# start of Stored data

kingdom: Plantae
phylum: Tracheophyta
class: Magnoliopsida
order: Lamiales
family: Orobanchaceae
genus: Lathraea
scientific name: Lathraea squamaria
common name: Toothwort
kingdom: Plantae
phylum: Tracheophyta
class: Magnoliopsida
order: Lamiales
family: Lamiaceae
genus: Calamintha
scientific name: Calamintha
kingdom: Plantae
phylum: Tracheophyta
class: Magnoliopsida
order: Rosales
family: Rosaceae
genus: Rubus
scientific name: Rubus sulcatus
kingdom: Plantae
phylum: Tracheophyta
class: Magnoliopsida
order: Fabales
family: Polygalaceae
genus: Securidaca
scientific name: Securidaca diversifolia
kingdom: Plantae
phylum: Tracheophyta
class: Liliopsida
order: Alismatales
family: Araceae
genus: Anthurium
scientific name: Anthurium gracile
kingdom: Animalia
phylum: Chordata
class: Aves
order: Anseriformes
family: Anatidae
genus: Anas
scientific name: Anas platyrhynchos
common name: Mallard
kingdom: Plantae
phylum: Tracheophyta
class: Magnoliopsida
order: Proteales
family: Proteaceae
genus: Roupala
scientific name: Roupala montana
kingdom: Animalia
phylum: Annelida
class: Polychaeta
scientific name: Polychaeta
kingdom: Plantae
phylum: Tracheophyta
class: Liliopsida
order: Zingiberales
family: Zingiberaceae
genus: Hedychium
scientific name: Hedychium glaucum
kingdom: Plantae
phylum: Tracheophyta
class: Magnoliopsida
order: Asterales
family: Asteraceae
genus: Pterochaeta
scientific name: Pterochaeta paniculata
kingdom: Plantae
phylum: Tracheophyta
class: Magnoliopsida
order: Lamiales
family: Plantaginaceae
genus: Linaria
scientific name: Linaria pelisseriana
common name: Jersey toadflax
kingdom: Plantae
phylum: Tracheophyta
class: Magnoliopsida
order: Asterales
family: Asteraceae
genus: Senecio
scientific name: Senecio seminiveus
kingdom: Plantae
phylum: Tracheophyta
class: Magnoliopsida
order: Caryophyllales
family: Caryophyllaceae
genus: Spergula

# end of Stored data

=== Your objective ===
Turn all the entries above into a JSON list of strings, with each line as its own string and blank lines left out.

=== Right answer ===
[
  "kingdom: Plantae",
  "phylum: Tracheophyta",
  "class: Magnoliopsida",
  "order: Lamiales",
  "family: Orobanchaceae",
  "genus: Lathraea",
  "scientific name: Lathraea squamaria",
  "common name: Toothwort",
  "kingdom: Plantae",
  "phylum: Tracheophyta",
  "class: Magnoliopsida",
  "order: Lamiales",
  "family: Lamiaceae",
  "genus: Calamintha",
  "scientific name: Calamintha",
  "kingdom: Plantae",
  "phylum: Tracheophyta",
  "class: Magnoliopsida",
  "order: Rosales",
  "family: Rosaceae",
  "genus: Rubus",
  "scientific name: Rubus sulcatus",
  "kingdom: Plantae",
  "phylum: Tracheophyta",
  "class: Magnoliopsida",
  "order: Fabales",
  "family: Polygalaceae",
  "genus: Securidaca",
  "scientific name: Securidaca diversifolia",
  "kingdom: Plantae",
  "phylum: Tracheophyta",
  "class: Liliopsida",
  "order: Alismatales",
  "family: Araceae",
  "genus: Anthurium",
  "scientific name: Anthurium gracile",
  "kingdom: Animalia",
  "phylum: Chordata",
  "class: Aves",
  "order: Anseriformes",
  "family: Anatidae",
  "genus: Anas",
  "scientific name: Anas platyrhynchos",
  "common name: Mallard",
  "kingdom: Plantae",
  "phylum: Tracheophyta",
  "class: Magnoliopsida",
  "order: Proteales",
  "family: Proteaceae",
  "genus: Roupala",
  "scientific name: Roupala montana",
  "kingdom: Animalia",
  "phylum: Annelida",
  "class: Polychaeta",
  "scientific name: Polychaeta",
  "kingdom: Plantae",
  "phylum: Tracheophyta",
  "class: Liliopsida",
  "order: Zingiberales",
  "family: Zingiberaceae",
  "genus: Hedychium",
  "scientific name: Hedychium glaucum",
  "kingdom: Plantae",
  "phylum: Tracheophyta",
  "class: Magnoliopsida",
  "order: Asterales",
  "family: Asteraceae",
  "genus: Pterochaeta",
  "scientific name: Pterochaeta paniculata",
  "kingdom: Plantae",
  "phylum: Tracheophyta",
  "class: Magnoliopsida",
  "order: Lamiales",
  "family: Plantaginaceae",
  "genus: Linaria",
  "scientific name: Linaria pelisseriana",
  "common name: Jersey toadflax",
  "kingdom: Plantae",
  "phylum: Tracheophyta",
  "class: Magnoliopsida",
  "order: Asterales",
  "family: Asteraceae",
  "genus: Senecio",
  "scientific name: Senecio seminiveus",
  "kingdom: Plantae",
  "phylum: Tracheophyta",
  "class: Magnoliopsida",
  "order: Caryophyllales",
  "family: Caryophyllaceae",
  "genus: Spergula"
]